Point 8 stated: "If you find that the overdose of barbiturates was taken by Minnie Glazer with the intent of selfdestruction while having the capacity of mind to understand what she was doing, and the consequences to herself, her character, her family and others, and to comprehend the wrongfulness of the act, then you must find that Minnie Glazer committed suicide and return the judgment for defendant, Security Mutual Life Insurance Company of New York
We note that in Johnson, New Jersey law was applied, while the present action arises under Pennsylvania Law
See Defendant's REQUEST FOR INSTRUCTIONS, p 9, which states:
"9. A contract of life insurance contains an implied condition that the insured will not intentionally terminate his own life. The law presumes that one who has taken his life by his own hands was sane at the time of committing the act. The fact of suicide does not establish that Minnie Glazer was less than sane when the act of self-destruction was committed. Ritter v. Mutual Life Insurance Co. of New York, 69 F. 505 (Circuit Court, E.D.Pa. 1895; aff'd 138 U.S. 139 [18 S.Ct. 300, 42 L.Ed. 693] (1897)." App. 289a-290a.
The court instructed:
"There is something that is known as the legal presumption of sanity. If there isn't any evidence to the contrary, it is presumed that people are sane when they do whatever they do. Here that presumption is faced with record evidence that the person in question had had at least two, what the psychiatrists call, 'frank psychotic episodes' before the occurrence in question."
Charge, Doc. 17, at 11.
The defendant took exception to this language as required by F.R.Civ.P. 51. Counsel stated: "I have met my burden [that Minnie Glazer committed suicide]. If [plaintiffs] want to come forward . . . and show that she is mentally insane or mentally at such a condition that would set aside a normal suicide, they ought to do it with competent medical evidence." (N.T. 274).
See supra note 2
Neither the district court, nor counsel have been able to discover any Pennsylvania cases directly raising this point, although, as noted by the district court, it has been raised in other jurisdictions.

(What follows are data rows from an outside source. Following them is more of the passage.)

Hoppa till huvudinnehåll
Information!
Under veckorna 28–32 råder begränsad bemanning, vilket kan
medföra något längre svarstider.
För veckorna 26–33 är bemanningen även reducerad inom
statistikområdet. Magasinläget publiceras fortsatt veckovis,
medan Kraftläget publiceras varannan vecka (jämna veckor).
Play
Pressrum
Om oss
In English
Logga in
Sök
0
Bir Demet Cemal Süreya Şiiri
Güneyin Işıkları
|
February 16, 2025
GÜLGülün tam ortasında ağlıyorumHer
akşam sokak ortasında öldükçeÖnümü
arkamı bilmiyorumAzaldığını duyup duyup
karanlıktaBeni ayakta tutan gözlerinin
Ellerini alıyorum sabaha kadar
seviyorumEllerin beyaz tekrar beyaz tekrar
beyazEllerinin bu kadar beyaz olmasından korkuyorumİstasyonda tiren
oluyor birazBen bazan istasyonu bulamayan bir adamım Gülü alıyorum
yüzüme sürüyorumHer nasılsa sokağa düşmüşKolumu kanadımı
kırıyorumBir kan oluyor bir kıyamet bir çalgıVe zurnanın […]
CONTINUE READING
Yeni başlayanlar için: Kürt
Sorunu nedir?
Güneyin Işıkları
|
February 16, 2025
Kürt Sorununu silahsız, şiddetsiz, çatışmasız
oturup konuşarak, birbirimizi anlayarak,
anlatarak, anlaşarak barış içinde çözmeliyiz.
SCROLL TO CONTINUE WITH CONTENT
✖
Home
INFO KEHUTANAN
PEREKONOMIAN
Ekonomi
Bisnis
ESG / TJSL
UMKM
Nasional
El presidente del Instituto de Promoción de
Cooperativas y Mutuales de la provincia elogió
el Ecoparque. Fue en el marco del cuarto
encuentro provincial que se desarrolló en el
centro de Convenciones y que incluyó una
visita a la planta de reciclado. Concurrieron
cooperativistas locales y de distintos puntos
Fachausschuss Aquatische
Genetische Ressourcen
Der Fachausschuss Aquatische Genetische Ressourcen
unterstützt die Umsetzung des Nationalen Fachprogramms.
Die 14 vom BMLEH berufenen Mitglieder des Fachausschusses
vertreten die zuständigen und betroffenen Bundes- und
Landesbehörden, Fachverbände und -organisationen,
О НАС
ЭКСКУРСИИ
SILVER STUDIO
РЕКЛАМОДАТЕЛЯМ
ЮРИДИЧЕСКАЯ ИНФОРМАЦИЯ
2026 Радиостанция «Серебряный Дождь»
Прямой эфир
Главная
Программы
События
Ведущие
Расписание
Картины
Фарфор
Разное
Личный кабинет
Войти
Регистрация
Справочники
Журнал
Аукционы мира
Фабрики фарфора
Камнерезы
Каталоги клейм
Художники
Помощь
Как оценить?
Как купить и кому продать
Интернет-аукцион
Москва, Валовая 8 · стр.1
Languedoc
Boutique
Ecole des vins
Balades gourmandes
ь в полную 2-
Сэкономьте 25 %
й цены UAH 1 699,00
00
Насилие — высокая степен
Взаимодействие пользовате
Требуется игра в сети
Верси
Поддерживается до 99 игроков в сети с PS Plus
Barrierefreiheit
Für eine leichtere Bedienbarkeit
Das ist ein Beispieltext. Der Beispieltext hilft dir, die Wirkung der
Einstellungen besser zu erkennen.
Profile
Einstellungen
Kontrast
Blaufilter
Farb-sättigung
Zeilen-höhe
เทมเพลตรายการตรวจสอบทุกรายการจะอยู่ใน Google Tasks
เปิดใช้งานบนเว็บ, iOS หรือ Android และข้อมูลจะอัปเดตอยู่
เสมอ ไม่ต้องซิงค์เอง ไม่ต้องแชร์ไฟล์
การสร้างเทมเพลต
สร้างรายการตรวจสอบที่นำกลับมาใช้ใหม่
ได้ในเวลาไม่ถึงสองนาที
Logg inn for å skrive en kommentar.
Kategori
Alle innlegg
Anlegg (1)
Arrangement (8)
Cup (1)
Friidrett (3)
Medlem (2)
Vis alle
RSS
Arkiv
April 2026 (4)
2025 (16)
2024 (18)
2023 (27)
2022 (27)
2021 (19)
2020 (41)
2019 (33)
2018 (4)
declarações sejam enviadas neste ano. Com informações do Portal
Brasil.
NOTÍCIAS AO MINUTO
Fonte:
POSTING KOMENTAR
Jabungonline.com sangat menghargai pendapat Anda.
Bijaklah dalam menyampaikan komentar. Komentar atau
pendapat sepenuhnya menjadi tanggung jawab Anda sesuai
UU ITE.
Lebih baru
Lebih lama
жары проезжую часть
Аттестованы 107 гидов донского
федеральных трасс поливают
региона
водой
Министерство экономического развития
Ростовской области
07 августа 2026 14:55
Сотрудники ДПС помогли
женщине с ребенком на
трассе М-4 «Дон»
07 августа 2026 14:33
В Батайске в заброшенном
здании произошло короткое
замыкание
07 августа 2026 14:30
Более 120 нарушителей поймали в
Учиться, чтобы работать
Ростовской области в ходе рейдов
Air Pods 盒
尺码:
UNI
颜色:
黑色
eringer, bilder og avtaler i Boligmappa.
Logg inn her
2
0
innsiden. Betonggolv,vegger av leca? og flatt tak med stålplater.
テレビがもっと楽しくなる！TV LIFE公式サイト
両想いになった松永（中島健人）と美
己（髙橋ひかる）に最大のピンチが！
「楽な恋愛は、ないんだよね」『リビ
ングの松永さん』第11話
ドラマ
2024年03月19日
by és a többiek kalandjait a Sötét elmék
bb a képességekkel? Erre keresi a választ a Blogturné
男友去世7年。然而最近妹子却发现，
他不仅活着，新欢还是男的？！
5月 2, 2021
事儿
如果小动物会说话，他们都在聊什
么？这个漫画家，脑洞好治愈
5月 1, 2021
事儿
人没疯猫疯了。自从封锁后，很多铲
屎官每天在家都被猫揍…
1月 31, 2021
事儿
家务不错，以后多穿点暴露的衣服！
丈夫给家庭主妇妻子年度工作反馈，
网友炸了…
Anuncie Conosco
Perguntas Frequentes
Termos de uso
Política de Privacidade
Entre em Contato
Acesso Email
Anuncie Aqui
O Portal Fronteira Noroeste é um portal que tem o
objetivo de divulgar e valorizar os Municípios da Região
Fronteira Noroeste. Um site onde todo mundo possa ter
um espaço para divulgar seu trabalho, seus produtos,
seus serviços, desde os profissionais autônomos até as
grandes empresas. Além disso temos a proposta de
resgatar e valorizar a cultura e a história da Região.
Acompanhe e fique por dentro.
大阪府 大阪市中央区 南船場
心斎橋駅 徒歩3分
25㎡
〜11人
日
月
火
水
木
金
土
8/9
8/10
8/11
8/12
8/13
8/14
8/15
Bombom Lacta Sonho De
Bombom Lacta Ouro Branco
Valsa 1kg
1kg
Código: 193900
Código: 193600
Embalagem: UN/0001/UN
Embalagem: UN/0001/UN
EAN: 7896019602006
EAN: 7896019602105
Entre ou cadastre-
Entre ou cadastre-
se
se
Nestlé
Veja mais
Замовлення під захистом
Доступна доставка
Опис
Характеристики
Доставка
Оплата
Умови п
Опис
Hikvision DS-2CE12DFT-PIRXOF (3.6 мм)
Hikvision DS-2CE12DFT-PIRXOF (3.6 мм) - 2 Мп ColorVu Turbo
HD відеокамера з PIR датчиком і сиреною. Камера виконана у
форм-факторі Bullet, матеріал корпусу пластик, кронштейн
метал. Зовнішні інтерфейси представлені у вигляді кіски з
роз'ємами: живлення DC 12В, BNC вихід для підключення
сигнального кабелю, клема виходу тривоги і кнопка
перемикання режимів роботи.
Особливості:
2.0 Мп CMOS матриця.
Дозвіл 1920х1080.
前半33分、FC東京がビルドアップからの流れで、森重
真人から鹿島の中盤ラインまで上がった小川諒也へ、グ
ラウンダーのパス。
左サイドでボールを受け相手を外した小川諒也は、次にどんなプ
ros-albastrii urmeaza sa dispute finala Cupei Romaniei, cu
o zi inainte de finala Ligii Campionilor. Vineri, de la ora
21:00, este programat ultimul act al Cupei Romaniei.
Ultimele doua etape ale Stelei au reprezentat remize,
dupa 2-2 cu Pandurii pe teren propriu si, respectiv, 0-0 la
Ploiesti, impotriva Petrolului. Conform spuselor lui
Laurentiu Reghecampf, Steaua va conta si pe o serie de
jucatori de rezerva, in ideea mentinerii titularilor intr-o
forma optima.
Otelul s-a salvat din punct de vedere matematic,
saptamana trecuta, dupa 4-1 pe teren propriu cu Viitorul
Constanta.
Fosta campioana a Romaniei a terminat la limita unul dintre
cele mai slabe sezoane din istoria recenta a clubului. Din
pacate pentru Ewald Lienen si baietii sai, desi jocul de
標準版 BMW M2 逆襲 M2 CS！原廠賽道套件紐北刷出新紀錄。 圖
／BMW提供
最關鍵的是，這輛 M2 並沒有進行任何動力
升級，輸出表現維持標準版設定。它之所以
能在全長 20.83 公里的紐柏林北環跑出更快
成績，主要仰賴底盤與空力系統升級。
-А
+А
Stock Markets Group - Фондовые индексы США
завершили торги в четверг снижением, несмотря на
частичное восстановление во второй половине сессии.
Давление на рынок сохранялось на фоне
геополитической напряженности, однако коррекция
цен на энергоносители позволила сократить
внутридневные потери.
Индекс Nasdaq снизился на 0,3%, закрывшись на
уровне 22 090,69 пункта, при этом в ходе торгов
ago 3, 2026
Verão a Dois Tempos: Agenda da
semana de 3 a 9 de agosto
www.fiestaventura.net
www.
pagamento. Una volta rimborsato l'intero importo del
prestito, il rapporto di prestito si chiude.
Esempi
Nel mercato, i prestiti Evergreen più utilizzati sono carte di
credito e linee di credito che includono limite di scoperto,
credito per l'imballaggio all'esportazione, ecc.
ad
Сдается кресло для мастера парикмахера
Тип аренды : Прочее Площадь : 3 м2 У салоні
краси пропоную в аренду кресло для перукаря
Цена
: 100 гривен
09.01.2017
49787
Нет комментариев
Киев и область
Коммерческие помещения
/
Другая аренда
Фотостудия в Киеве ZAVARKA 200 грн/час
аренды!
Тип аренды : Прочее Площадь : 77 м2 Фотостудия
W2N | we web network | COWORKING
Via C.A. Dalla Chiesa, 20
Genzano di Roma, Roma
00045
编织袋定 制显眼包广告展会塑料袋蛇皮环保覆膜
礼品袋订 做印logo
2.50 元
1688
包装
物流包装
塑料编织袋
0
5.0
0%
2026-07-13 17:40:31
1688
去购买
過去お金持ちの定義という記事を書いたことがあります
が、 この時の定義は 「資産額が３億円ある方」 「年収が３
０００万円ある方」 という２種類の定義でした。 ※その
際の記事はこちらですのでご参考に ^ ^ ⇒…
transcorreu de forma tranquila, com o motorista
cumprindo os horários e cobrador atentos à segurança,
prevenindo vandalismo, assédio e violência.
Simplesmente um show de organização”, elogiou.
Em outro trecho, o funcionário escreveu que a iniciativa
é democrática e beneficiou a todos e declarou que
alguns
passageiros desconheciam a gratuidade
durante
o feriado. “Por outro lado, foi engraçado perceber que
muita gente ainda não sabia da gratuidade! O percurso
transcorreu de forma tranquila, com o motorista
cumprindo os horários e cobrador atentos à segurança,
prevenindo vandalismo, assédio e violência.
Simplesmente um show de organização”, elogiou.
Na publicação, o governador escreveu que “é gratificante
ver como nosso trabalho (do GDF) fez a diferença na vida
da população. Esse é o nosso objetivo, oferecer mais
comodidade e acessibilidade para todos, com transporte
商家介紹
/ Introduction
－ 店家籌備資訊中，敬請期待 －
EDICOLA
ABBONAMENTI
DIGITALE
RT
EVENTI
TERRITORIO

See 332 F.Supp. at 356, n. 4
B. Lotman in his deposition made the following statements:
"There was no account for the estate of Mrs. Glazer. As administrator, I deposited this money into an account with my brother and myself for safekeeping.
"I didn't cash the check. . . . I deposited the check . . . for safekeeping.
". . . I made out a deposit slip, put it in the account, never touched it." (Deposition of Charles and Bernard Lotman, June 26, 1969 at 27, 36).